* [PROBLEM A] Reproduce everything in the SuperBot Fight Mode interview from "Yeah. Hi, I'm" down to "a crazy time.", replacing "pro wrestling" with "professional wrestling".
* [PROBLEM B] Carry on the SuperBot Fight Mode interview from its final sentence.

My favorite thing about fun facts is I'm learning these as well. I did not know that about you, but we got to chat more about that.

David, I will go to you. Same questions.

Can you tell me about your role, where you're located, and a fun fact.

Yeah. Hi, I'm David. I work on the London product UI team. As that sounds, I'm based in the London office, although I'm physically located in Brighton, England, so on the south coast.

And my fun fact is that I was a big fan of pro wrestling when I was a kid, and I still am now.

And when I was in my early 20s, I was like, yeah, let's give it a go.

So I trained to be a wrestler for eight months. It was a crazy time.

Turns out we got a couple athletes here. So as we sort of get into this, before we even talk about SuperBot Fight Mode, I think it's really interesting, the dynamic that the three of us have.

We're all on different teams, and I'm in San Francisco as well.

So we're on different continents in some respects. For you two, how do you work together when, you know, Mario, you're on the design team, David, you're on the London UI team.

I guess Mario, I'll ask you first, what's it like working with David, and are you guys communicating every day, or is this just a monthly thing?

Gotcha. Well, the design team in the EMEA region is actually uniquely positioned because we partake in the same rituals as the Louis team, the London UI team, which is what David is part of.

That means that we have daily syncs in the morning where we chat about what we've done the day before and what we're intending to do.

And it also gives us the opportunity to start iterating and working together as soon as we hear about projects, pretty much.

So when me and David work together, it doesn't work in the usual way where I will receive a product's requirement, then I'll put some designs on paper and then hand them over to David, and he'll turn those into what customers will see.

What works is, you as well, Ben, you're involved in the room from the beginning.

We all do all of the parts from understanding what the problem is to understanding how we're going to output that in our products together.

It's also really fun. I know almost nothing about design, and getting to sit in on some of these meetings with both of you as well as the other folks, you learn a lot in the process.

David, I have kind of a related question, but not exactly the same for you.

When we started this project, it's obviously very bots focused, right?

Super bot fight mode, it's in the name. How much did you know about bots?

And did you have to read up to before you really got started?

Yeah, sure. So, I mean, I didn't know a whole lot about bots. I knew that that is what kept me from buying like a PS5 and that they scrape for tickets and for sneakers and stuff.

But I didn't really know about the mechanics and the behaviors of bots.

So that's what's part of, that's what's the really interesting part of my job is that I get to work with all these different product teams in Cloudflare and I get to learn about all these different fields of interest.

And yeah, it was certainly a learning process along the way.

The great engineers on your team obviously helped out with filling a lot of domain knowledge there.

Yeah, it was a great learning experience.

* [DATASET EXCERPTS]

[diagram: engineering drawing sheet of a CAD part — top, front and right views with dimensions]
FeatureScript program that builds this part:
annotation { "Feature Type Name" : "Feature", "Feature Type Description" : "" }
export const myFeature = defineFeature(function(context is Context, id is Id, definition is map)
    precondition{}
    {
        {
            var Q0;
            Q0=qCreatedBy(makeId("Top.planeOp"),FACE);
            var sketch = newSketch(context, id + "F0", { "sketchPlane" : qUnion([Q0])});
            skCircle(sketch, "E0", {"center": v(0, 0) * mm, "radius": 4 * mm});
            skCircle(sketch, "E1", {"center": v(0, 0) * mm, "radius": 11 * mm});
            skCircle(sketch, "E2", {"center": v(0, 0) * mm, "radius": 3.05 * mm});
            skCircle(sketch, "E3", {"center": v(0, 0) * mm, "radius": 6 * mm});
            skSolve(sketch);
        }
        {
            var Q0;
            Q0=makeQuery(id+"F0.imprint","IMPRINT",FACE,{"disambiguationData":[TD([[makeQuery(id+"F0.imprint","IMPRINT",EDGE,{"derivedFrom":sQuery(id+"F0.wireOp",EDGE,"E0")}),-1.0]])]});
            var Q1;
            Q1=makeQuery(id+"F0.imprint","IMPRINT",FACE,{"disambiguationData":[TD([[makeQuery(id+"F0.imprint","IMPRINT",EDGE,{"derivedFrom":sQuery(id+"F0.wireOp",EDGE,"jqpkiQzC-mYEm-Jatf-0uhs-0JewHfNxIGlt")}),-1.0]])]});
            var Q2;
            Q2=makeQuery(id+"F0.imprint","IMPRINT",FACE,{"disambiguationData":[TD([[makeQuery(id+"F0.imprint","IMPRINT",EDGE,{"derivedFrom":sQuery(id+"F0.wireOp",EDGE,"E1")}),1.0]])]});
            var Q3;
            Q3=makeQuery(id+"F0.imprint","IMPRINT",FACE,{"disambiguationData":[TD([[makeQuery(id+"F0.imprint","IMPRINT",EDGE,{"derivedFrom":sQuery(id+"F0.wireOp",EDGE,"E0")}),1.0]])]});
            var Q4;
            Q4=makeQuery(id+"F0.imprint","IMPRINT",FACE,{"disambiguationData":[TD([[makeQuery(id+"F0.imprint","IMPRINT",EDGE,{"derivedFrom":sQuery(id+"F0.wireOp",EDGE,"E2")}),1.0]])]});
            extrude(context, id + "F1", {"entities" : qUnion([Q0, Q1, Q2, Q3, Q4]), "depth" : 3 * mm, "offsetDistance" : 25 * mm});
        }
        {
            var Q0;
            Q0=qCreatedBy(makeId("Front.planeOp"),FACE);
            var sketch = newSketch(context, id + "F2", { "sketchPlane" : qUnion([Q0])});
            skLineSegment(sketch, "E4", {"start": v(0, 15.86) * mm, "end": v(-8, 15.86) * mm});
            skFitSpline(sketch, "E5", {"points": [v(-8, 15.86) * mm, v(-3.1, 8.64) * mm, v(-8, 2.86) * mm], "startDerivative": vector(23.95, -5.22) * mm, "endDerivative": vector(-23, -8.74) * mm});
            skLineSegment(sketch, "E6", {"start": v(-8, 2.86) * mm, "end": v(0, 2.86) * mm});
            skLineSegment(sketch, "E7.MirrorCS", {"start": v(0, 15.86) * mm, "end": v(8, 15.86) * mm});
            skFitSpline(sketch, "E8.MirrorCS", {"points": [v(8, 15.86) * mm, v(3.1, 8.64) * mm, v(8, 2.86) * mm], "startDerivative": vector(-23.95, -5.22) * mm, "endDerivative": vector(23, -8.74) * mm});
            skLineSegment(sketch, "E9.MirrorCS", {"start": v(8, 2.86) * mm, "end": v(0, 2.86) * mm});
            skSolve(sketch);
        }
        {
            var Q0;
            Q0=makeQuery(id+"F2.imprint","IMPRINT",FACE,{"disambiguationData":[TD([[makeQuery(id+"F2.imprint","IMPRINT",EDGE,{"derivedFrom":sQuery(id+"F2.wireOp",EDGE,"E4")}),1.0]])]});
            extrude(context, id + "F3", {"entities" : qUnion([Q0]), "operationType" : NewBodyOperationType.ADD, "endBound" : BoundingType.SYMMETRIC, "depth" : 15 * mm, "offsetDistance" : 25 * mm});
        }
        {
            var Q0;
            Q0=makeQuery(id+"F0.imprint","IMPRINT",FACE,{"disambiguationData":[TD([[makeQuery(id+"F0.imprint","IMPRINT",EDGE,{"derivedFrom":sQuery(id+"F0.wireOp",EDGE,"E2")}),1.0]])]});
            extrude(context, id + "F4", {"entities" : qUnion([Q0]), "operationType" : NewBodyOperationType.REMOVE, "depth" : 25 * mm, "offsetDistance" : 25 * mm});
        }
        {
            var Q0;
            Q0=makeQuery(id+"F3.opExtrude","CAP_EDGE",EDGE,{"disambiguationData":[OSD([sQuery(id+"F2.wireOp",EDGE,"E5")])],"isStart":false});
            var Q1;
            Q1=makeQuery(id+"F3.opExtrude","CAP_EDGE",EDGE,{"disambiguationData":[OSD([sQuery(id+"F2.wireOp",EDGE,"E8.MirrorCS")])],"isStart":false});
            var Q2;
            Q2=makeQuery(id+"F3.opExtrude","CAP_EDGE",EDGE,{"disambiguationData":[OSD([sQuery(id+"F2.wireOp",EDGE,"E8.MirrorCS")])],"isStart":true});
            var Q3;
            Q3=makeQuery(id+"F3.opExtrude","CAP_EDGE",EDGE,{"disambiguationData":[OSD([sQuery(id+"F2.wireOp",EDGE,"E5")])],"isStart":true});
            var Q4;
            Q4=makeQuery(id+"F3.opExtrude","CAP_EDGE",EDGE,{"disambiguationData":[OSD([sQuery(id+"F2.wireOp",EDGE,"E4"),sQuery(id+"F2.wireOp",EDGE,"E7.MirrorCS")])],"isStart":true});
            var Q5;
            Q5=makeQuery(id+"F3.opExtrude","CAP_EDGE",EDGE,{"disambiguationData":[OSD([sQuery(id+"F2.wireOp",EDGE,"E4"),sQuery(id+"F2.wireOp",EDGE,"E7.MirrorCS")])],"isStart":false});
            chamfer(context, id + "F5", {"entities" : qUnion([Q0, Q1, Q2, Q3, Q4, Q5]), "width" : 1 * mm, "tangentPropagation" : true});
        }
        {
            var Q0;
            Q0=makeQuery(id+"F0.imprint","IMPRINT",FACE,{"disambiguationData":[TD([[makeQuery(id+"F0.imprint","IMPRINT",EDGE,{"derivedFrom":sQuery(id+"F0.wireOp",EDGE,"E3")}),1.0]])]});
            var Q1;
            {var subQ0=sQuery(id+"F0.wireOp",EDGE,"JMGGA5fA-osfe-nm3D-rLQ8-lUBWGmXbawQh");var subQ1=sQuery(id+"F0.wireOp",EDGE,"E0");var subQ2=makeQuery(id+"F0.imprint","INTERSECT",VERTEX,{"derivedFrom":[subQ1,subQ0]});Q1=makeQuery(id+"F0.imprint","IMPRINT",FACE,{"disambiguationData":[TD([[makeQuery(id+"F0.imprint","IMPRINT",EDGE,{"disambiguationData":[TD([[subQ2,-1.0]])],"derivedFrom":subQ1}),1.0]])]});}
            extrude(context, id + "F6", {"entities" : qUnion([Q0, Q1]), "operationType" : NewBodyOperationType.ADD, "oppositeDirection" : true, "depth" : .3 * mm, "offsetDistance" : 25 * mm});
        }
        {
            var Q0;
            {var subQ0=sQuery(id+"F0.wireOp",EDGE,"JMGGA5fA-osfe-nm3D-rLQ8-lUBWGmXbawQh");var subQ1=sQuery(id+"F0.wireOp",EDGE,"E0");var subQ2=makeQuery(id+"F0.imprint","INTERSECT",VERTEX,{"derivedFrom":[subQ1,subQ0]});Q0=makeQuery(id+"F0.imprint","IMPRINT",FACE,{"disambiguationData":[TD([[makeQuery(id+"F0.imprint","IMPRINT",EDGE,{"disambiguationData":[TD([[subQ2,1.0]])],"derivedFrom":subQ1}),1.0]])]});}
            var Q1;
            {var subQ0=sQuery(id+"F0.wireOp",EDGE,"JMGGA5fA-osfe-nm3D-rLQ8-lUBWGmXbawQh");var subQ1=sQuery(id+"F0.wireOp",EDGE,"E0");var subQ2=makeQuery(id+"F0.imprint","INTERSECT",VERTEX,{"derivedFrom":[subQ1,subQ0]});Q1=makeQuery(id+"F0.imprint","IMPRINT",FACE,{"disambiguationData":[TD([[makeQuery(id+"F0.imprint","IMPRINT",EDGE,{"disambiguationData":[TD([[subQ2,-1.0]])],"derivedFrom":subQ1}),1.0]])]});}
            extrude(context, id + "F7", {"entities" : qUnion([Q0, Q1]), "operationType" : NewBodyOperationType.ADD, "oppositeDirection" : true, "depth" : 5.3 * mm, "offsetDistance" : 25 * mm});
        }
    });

* [EXERCISE OUTPUT A]
Yeah. Hi, I'm David. I work on the London product UI team. As that sounds, I'm based in the London office, although I'm physically located in Brighton, England, so on the south coast.

And my fun fact is that I was a big fan of professional wrestling when I was a kid, and I still am now.

And when I was in my early 20s, I was like, yeah, let's give it a go.

So I trained to be a wrestler for eight months. It was a crazy time.

* [EXERCISE OUTPUT B]
The PS5 thing is interesting too. We've seen so much throughout the web of when PlayStation 5s went on sale, bots just jumping in and trying to buy all these PS5s.

So I get it. It's personal. It's personal.

I want to, but before we actually talk about the process of building this, I want to show everyone at home what we actually built.

So just in case, if you're not a Superbot Fight Mode user, you'll understand what we're talking about.

I'm going to share my screen here and this is, we're going live here and just testing things.

Mari and David, I'll use you to kind of check me. Can you see what I'm looking at?

Yes. Great. So if you go to the Cloudflare dashboard as a free customer, a pro customer, a business customer, any customer, you will have some form of bot analytics and protection now, which is really, really cool.

And today I'm going to demonstrate the business version.

If you have a business plan, you don't have to pay extra for this.

We've just given all of our bot capabilities to folks on business plans and pro plans across the board.

So there's two different parts here.

The first thing we launched is a version of bot analytics that is part of Superbot Fight Mode.

And you can see it on the screen here. We are showing you chronologically all the different traffic that's come into your site, and then we're breaking it down by the type of traffic.

So this purple region over here, this is definitely automated traffic.

It's traffic we are really confident comes from bots. And across the board, you can see verified bot traffic.

These are the good bots like Google, like Bing.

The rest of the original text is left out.